The readings on which these sermons are based can be found at:
s032e05 Pentecost Internet only 15/5/2005
"to one is given ... faith" 1 Corinthians 12.9
I find this a very startling passage; that the Spirit might give faith to one person but give something else to someone else. If the most important thing is our faith, then surely the Holy Spirit would give faith to everyone, and then other (useful?) talents to individuals after that? Immediately this ought to alert us to the fact that the expressions of our faith are many and various, rather than one, passed on from Jesus to the disciples and apostles, the fathers and mothers of the Church, down to us, once and for all, unaltered and unalterable.
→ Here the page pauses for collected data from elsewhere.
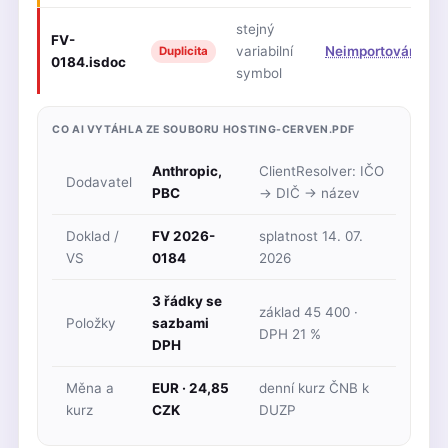
stejný
FV-
variabilní
Neimportováno
Duplicita
0184.isdoc
symbol
CO AI VYTÁHLA ZE SOUBORU HOSTING-CERVEN.PDF
Anthropic,
ClientResolver: IČO
Dodavatel
PBC
→ DIČ → název
Doklad /
FV 2026-
splatnost 14. 07.
VS
0184
2026
3 řádky se
základ 45 400 ·
Položky
sazbami
DPH 21 %
DPH
Měna a
EUR · 24,85
denní kurz ČNB k
kurz
CZK
DUZP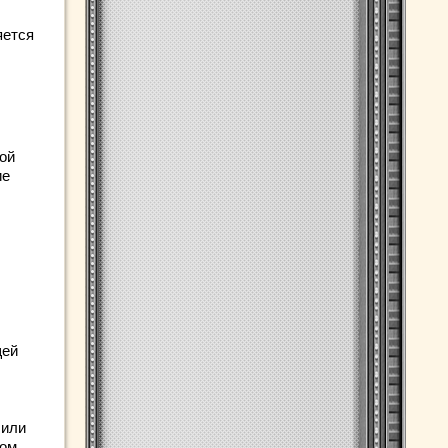
яется
ной
ие
щей
 или
ном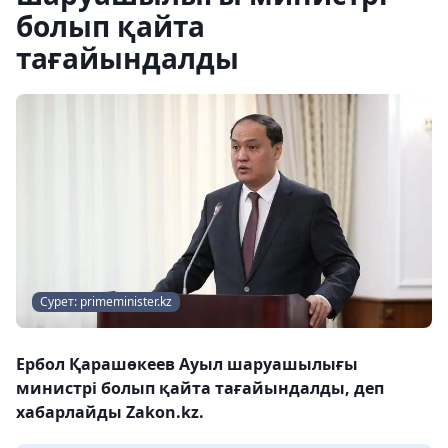
болып қайта
тағайындалды
Сурет: primeminister.kz
Ербол Қарашөкеев Ауыл шаруашылығы
министрі болып қайта тағайындалды, деп
хабарлайды Zakon.kz.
This faith, that we assume has been given to each and every Christian, and that which we assume defines our very Christianity, is in fact not given to everyone. Others are given, equally useful, equally divine, gifts.
The Holy Spirit gives us different gifts and so if we are only looking for the same gift in everyone, we will be continually disappointed. And it will not only be us who are disappointed. Other people who might rightfully expect us, who have eyes to see, and to be able to perceive their gifts, will be equally disappointed if we fail to see the gifts that God has given them.
And God works through the gifts that he gives us, not the sins of which we have repented, or the expression of faith that is ours.
So if we define our faith as that which makes us Christian, we have to deal with this passage of scripture. If God does not give everyone faith, then we must assume that either God happily consigns some people to hell simply because they haven't been provided with the wherewithal to avoid this, or God accepts people on the basis of faith and a lot of other things as well. I know what I believe, but others may have different thoughts.
So we can't get people to increase the amount of faith they have, any more than we can increase our own faith. What we can do is accept the other gifts that the Holy Spirit has bestowed, on ourselves and on others, and let God do the faith bit.
It may be obvious, but if we don't do this; if we dismiss as irrelevant or insufficient what others do, then we shouldn't be surprised if they don't dismiss as irrelevant or insufficient what we do. If we give them cause to dismiss us as irrelevant, then we cannot point the finger and criticize them if they also decide that the faith that we have and want them to adopt is similarly irrelevant.
I remember talking to one of my clergy colleagues who has children and he expressed the desire that his children met and married Christians as well -- and he said -- just as he thought I'd want for my boys too. And it caused me to think and reflect how frequently parents I have met have lamented that their children are not regular churchgoers. There is often a real feeling of failure if they don't. May I suggest that we take these words to heart and rejoice that God gives their children other gifts, equally as valid, and equally as important. God gives some people faith and other people other gifts. God wants other people to use their gifts within the real world that so desperately needs those gifts exercised. May I suggest that rather than feeling a failure, we rejoice.
I happened to meet three people from the "Tough Love" organization recently at the Premier and Cabinet community consultation. And I thought, what a wonderful and needed organization, and here were people exercising their gifts and talents for the wider community. Traditionally the church would first ask them if they went to church or believed rather than seeing the good they are doing already. How sad.
So no, I don't want my boys to marry Christians. I hope that whatever relationships they have; who ever they relate to will be good to them and that they will be good to those they relate to. The rest, if it is meant to be, will flow from this.
Last week I spoke about God giving us as Christians eyes to see the good in others, rather than God giving others eyes to see the good in us. In the original Pentecost the same dynamic occurs. God gave the earliest Christians the ability to speak the language of the hearers, God didn't give the hearers the ability to understand the language of the Church.
So the gifts that God gives us are for the benefit of the person to whom we are relating. We are given eyes to see the good in them, we are given the ability to speak in their language. Each of these makes THEM feel special. And so it is THEIR talents that we want to encourage and foster; we don't want them simply imitating us, or admiring and perpetuating the edifice we have erected, like the golden statue of Nebuchadnezzar which those three young men, Shadrack, Meshach and Abednego refused to worship.
Today is Pentecost, the birthday of the church. We can set up Christianity as a glorious structure which all must worship or die eternally, like that golden statue of Nebuchadnezzar. This magnified, not God, but the maker. Our generation is often described as the Post-Christian era -- I just think that the era of Christianity as a colonizing power is over, and a good thing too. Again, it was often not God who was magnified but the hierarchy, the system.
Pentecost says that the Church was born for the magnification of others, not of ourselves. It is when we are true to this, that the gifts of God will be ours; that others will feel special and that God will indeed be glorified. And as I have intimated, this so-called post Christian era is the surest sign for me that this is already happening.